Clinton notes maturity in U.S.-China ties

BEIJING, Sept. 5 (UPI) -- Visiting U.S. Secretary of State Hillary Clinton told Chinese President Hu Jintao Wednesday their bilateral relations are on a strong and solid basis.

Clinton, on an Asia-Pacific tour, arrived in Beijing Tuesday, with the official Chinese media describing the visit as a bid to ease tension over U.S. involvement in territorial disputes and an increasing military presence in the region.


China Daily, reporting her meeting with Hu, quoted Clinton as saying: "We are able to explore areas of agreement and areas of disagreement in a very open manner, which demonstrates the maturity of our relationship and the opportunities for us to take it even further in the future." She also was quoted as saying two countries have invested in "such intensive communications and now we are working on practical cooperation ... our relationship is on a strong and solid basis."


Hu thanked Clinton for her efforts in promoting bilateral ties, the report said.

Her visit comes at a time when China has been asserting its sovereignty over some of the resource-rich islands in the vital South China Sea, even as Taiwan, the Philippines, Vietnam, Malaysia and Brunei also have overlapping claims. The United States, knowing the strategic sea lanes are vital for international commerce, is concerned about the rising territorial tensions and supports a multilateral format to resolve the issues.

Prior to arriving in China, Clinton made it clear in Indonesia the United States has a "national interest" in the maintenance of unimpeded, lawful commerce in the South China Sea and urged the Association of Southeast Asian Nations and China to work toward a code of conduct for settling the territorial disputes in the South China Sea. She also repeated the U.S. stand that while it does not take a position on the competing territorial claims, it wants the nations of the region to work together to resolve the disputes without intimidation, threats or use of force.

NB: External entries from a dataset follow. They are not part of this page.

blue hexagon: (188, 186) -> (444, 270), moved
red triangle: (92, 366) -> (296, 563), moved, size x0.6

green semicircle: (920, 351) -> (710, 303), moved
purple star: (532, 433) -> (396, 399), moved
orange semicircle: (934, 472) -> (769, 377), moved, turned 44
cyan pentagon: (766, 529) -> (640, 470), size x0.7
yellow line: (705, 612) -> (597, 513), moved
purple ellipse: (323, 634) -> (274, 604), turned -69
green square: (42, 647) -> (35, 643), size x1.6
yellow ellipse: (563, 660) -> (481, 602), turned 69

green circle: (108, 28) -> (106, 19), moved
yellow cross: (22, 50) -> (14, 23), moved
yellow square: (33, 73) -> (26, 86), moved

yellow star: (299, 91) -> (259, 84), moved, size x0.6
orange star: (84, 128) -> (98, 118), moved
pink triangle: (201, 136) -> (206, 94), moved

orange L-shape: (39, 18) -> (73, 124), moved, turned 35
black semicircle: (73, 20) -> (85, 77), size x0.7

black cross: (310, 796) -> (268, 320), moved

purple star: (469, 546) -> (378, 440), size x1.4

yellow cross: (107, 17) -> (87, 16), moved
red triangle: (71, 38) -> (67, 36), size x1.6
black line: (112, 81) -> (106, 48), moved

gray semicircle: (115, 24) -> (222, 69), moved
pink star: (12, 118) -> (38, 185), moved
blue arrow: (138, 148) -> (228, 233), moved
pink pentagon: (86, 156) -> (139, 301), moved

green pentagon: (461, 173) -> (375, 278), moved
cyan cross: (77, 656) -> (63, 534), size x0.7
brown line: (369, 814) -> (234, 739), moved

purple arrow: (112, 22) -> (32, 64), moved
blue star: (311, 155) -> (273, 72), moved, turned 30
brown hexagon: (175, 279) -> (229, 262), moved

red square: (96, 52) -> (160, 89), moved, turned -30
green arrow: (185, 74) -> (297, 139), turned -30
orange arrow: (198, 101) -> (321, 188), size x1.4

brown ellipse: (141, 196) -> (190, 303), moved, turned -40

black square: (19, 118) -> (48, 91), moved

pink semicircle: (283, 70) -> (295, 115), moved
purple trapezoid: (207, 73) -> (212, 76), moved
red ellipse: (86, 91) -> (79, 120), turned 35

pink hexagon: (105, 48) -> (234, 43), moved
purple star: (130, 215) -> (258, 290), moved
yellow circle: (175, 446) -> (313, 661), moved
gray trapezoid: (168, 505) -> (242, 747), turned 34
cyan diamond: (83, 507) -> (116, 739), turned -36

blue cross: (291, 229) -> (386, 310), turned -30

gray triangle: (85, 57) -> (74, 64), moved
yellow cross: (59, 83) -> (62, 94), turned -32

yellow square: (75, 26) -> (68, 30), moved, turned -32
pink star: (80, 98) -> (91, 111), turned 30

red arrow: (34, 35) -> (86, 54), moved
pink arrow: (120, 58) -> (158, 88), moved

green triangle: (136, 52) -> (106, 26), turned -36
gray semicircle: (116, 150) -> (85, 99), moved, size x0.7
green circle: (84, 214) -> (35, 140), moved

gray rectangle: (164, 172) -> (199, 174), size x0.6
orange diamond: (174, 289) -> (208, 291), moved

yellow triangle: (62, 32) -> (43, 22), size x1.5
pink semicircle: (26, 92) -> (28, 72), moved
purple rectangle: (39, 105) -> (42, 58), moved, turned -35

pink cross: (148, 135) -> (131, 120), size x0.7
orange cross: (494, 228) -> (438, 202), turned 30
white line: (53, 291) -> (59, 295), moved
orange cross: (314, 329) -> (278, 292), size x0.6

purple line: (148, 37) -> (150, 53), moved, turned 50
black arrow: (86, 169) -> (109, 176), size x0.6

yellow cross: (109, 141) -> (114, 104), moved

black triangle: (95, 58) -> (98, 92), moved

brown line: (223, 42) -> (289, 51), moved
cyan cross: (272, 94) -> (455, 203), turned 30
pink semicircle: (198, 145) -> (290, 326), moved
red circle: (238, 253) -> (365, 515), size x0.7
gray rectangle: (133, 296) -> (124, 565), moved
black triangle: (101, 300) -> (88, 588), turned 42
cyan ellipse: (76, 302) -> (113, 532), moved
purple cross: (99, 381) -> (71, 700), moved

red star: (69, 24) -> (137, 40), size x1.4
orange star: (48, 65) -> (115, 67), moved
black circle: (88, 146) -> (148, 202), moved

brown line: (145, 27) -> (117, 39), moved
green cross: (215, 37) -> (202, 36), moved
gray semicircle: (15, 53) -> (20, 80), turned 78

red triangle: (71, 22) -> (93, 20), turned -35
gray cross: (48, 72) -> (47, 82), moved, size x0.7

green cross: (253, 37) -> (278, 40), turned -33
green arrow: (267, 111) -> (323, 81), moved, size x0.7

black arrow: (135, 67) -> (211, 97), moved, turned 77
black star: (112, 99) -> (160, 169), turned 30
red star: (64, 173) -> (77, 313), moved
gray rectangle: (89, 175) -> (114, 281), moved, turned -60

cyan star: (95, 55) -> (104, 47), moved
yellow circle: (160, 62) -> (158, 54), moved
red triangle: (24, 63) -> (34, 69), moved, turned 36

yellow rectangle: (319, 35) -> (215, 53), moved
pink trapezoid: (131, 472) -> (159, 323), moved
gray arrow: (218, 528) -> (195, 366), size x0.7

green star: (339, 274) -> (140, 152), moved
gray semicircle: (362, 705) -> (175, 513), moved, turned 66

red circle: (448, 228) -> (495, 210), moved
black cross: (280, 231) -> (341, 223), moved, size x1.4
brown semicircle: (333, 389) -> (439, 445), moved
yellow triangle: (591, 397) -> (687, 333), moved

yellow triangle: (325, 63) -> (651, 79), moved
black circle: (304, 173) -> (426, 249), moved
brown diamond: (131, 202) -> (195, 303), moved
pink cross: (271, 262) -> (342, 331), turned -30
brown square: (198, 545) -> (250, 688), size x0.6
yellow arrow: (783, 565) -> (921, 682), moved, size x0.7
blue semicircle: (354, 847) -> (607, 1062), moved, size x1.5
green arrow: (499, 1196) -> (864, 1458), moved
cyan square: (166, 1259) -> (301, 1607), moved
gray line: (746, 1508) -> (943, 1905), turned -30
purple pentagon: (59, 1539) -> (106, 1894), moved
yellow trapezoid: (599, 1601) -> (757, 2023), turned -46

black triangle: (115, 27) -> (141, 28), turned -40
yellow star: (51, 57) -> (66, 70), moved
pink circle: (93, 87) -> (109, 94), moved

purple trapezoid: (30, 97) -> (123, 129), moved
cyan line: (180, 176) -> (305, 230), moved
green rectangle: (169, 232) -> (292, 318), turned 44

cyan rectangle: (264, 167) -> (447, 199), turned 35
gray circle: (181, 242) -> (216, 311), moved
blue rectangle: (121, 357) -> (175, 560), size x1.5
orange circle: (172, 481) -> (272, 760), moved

The official Chinese media has been extensively commenting on the Obama administration's pivot to Asia policy, claiming the main purpose of this policy shift is to maintain the U.S. dominance in the fastest-growing region amid heightened concerns about China's rise. These reports also have been saying under its new policy, the United States also has deployed troops in Australia, boosted military cooperation with Japan and strengthened military ties with some of the countries having territorial disputes with China.


A China Daily article Wednesday quoted analysts as cautioning Washington to stop "meddling" and understand China's legitimate territorial concerns. The report said Clinton's China visit won't achieve much if she focuses primarily on territorial disputes between China and its neighbors.

Earlier, Chinese Foreign Minister Yang Jiechi said his country and the United States have seen a healthy, steady development of ties that contributes to peace and stability of the Asia-Pacific region as well as the world, adding Beijing would enhance this partnership based on "mutual respect, mutual benefit and win-win cooperation."

Chinese Foreign Ministry spokesman Hong Lei said Tuesday China hoped the United States would abide by its promise of not taking sides on the territorial issues and "do more that is beneficial to regional peace and stability, and not the opposite."

In Washington, State Department spokesman Patrick Ventrell stressed the United States wants "a collaborative, diplomatic solution" to the sea issue.

"We don't take any particular position on various competing claims, but we want a collaborative diplomatic process that avoids coercion, and you know that the secretary has been clear about that," he said, the State Department said on its Web site.

China has been insisting on a bilateral approach to the sea issue, but critics say they fear such an approach would be used by Beijing to bring economic coercion on some of the countries.


In other developments, Voice of America quoted a senior U.S. State Department official as saying Xi Jinping, tipped to become China's next president succeeding Hu Jintao, had canceled a meeting with Clinton "for unexpected scheduling reasons."

The official said Xi's meetings with Singapore's prime minister and a Russian official also were canceled.